Practical implication: a person who believes in qadar does not despair at loss. They do not become arrogant in success. They work hard and trust the outcome to Allah. This is the heart of tawakkul. And it produces a psychological stability that no philosophy or therapy can replicate, because it is rooted in a real relationship with the Creator of the decree itself.

How the pillars work together

The six pillars are not isolated doctrines. They form an interlocking structure. Belief in Allah drives everything. Belief in angels means you are never truly alone or unobserved. Belief in the books gives you a preserved and reliable guidance. Belief in the prophets gives you living examples of how that guidance is implemented. Belief in the Last Day gives every action an eternal weight. Belief in qadar gives you the courage to act and the peace to accept.

Remove any one of them and the structure develops a crack. A person who believes in Allah but not in qadar lives with anxiety. A person who believes in the books but not the Last Day has no real motivation to follow them. A person who believes in prophets but distinguishes between them, accepting some and rejecting others, has missed the point of prophethood entirely.

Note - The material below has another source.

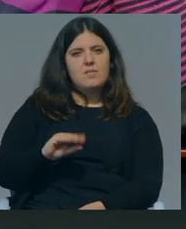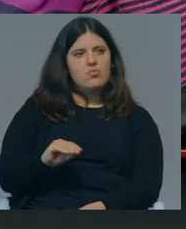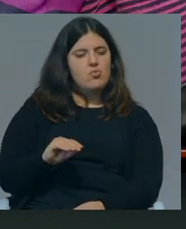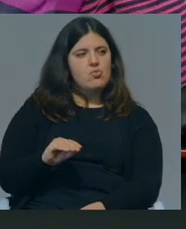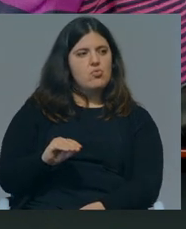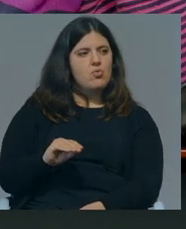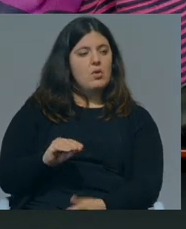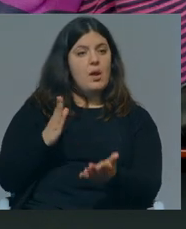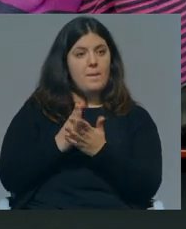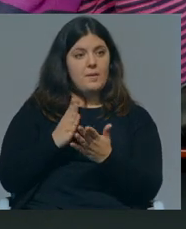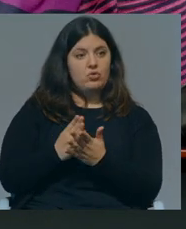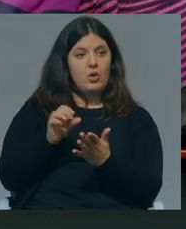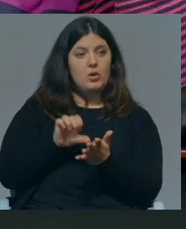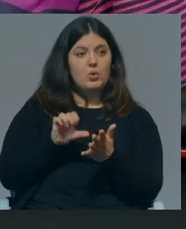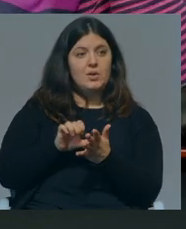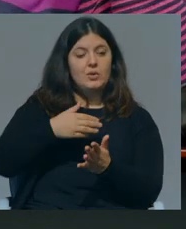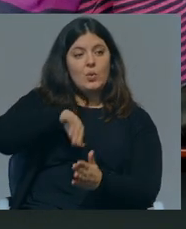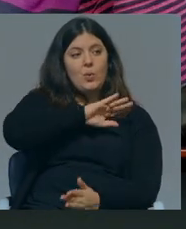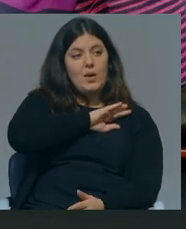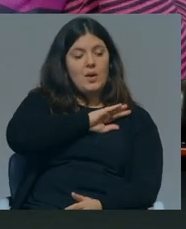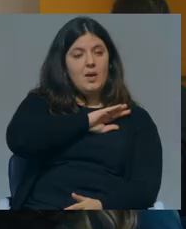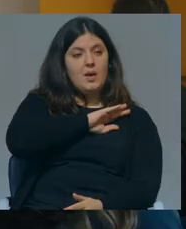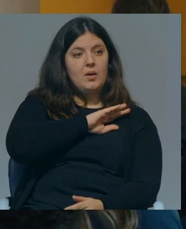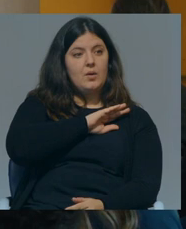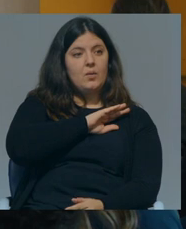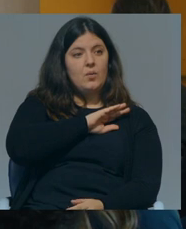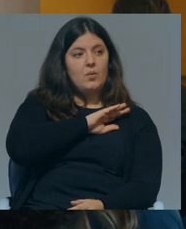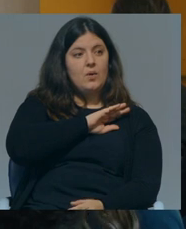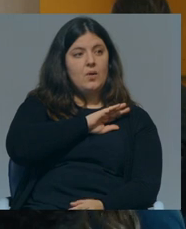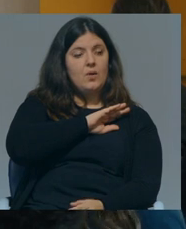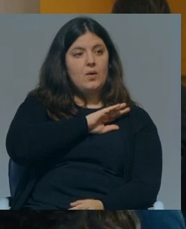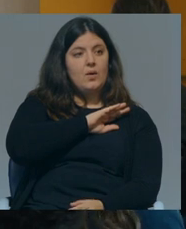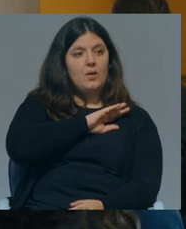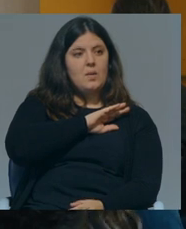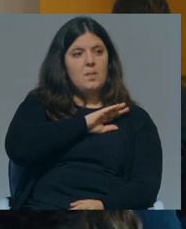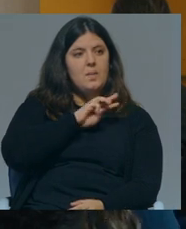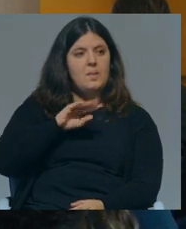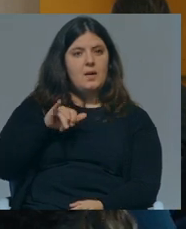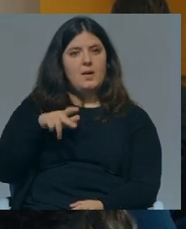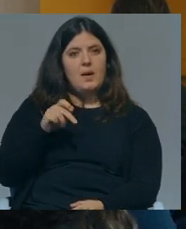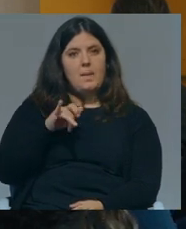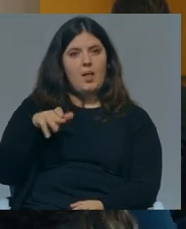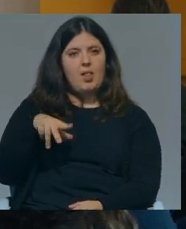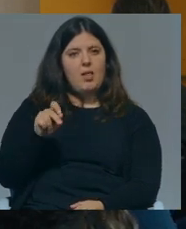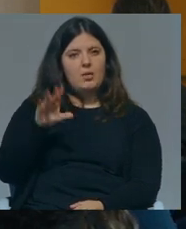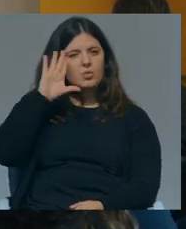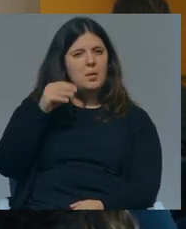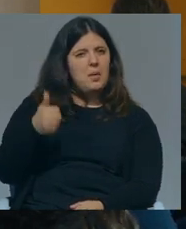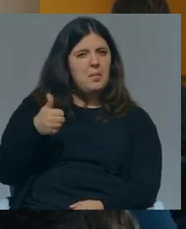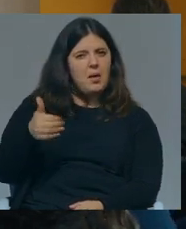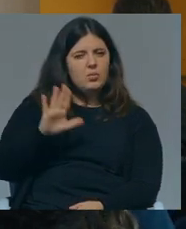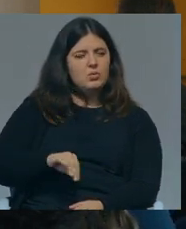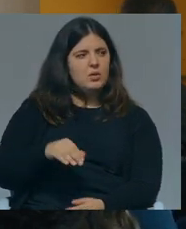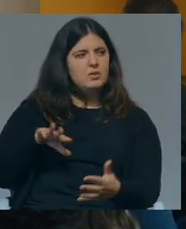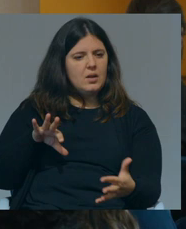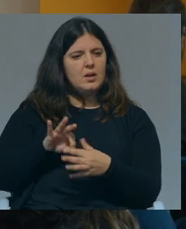e é uma escola do centro de Coimbra que é a escola eu sei qual é Maria Amália acho que eu não sei é uma escola de Coimbra mas isso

Imam al-Nawawi, in his commentary on the hadith of Jibril, wrote that this hadith alone is "one of the foundations of Islam," because it defines what makes a Muslim. Knowing the pillars of iman is not an academic exercise. It is the starting point of a practiced faith.

Each pillar demands something of you. Belief in Allah demands tawakkul and taqwa. Belief in angels demands vigilance in every word and deed. Belief in the books demands daily engagement with the Quran. Belief in the prophets demands love for the Prophet ﷺ expressed through following his sunnah. Belief in the Last Day demands seriousness about how you spend your time. Belief in qadar demands patience in trial and gratitude in blessing.

Together, they form the foundation of a life oriented toward the hereafter without abandoning this world. And that is precisely what Islam is asking for.

FAQ

What are the 6 pillars of iman?

Belief in Allah, His angels, His revealed books, His messengers, the Last Day, and divine decree (qadar) in both its good and hardship. Source: Sahih Muslim 8, the hadith of Jibril.

What is the difference between the pillars of Islam and the pillars of iman?

The five pillars of Islam are outward acts: shahada, prayer, fasting, zakat, and hajj. The six pillars of iman are inward convictions: what you believe in your heart about Allah, angels, books, prophets, the Last Day, and qadar. Both come from the hadith of Jibril (Sahih Muslim 8).

Can iman increase and decrease?

Yes. The Quran says: "And when His verses were recited to them, it increased them in faith." (Quran Al-Anfal 8:2). The scholars of Ahl al-Sunnah unanimously hold that iman increases with obedience and decreases with sin. This is why consistent acts of worship, Quran recitation, and dhikr are described in the sunnah as strengthening iman.

Are the people of the book (Jews and Christians) believers in the Islamic sense?

They are believers in the sense that they believe in Allah and the Last Day and some of the prophets. However, from an Islamic standpoint, the full framework of iman requires believing in all the prophets (including Muhammad ﷺ) and all the books (including the Quran as the final, preserved revelation). Rejecting any of these breaks the completeness of iman as defined by the Quran and sunnah.